Important results from the project

The aim has been to develop a unique drug candidate for the treatment of a group of disorders caused by the expansion of repetitive DNA-sequences. Focus has been on Huntington’s Disease and Friedreich’s Ataxia and candidates have been identified. The project has moved closer to the market, even if Covid-19 has delayed commercialization. We have through consultants and discussions with a drug company initiated many activities, including making preparations for establishing a joint company.

Expected long term effects

By comparing different drug candidates, we have been able to select the most efficient oligonucleotides. This has mainly been through work with different cells derived from patients. We have also been able to strengthen the concept by repeating the effect of treatment in different biological systems. The commercial part has been strengthened through new developments. We have a better picture of what a product may look like and what is needed to take it to the market.
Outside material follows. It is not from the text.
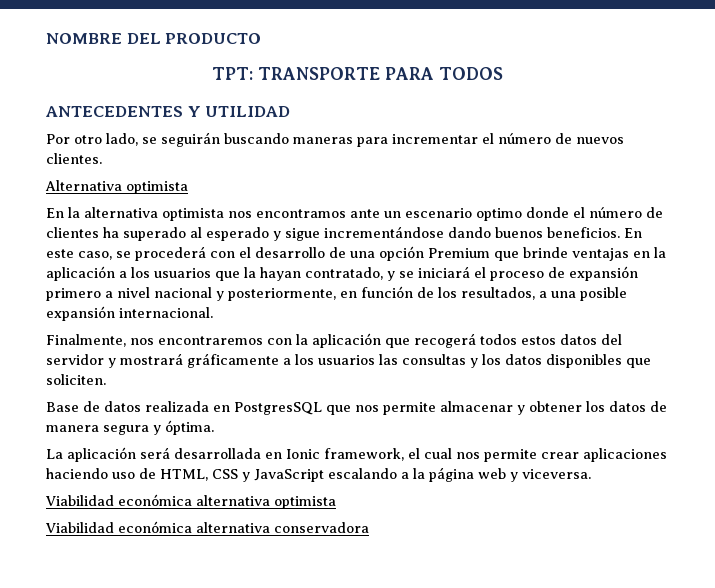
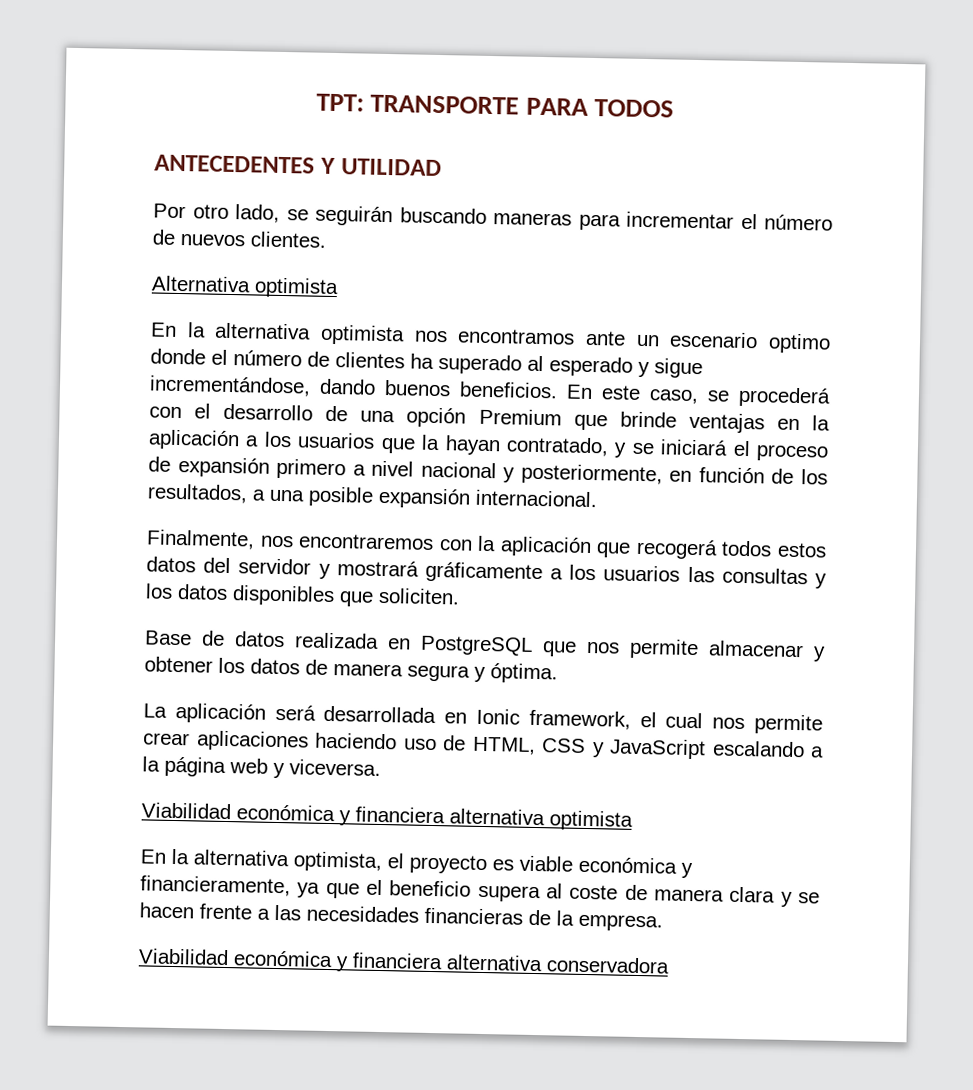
[46,33,262,44] NOMBRE DEL PRODUCTO // -> (316, 102) none
[324,226,444,238] incrementándose -> [149,375,311,397] incrementándose,
[234,402,322,415] PostgresSQL -> [420,635,533,656] PostgreSQL
[196,495,336,509] [45,521,192,533] alternativa optimista // Viabilidad económica -> [339,806,633,831] [140,848,693,879] [140,875,821,907] [139,902,663,932] [138,948,443,972] y financiera alternativa optimista // En la alternativa optimista, el proyecto es viable económica y financieramente, ya que el beneficio supera al coste de manera clara y se hacen frente a las necesidades financieras de la empresa. // Viabilidad económica y financiera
Approach and implementation

The experimental strategy has been to establish relevant and robust assays to enable the analysis of the drug candidates. This has been done through establishing cell lines as well as animal disease models. This has necessitated method development. The commercial part has been developed with the aid of business consultants in order to plan for every step that is needed, including patent strategies. The discussions with the drug company have strengthened this development.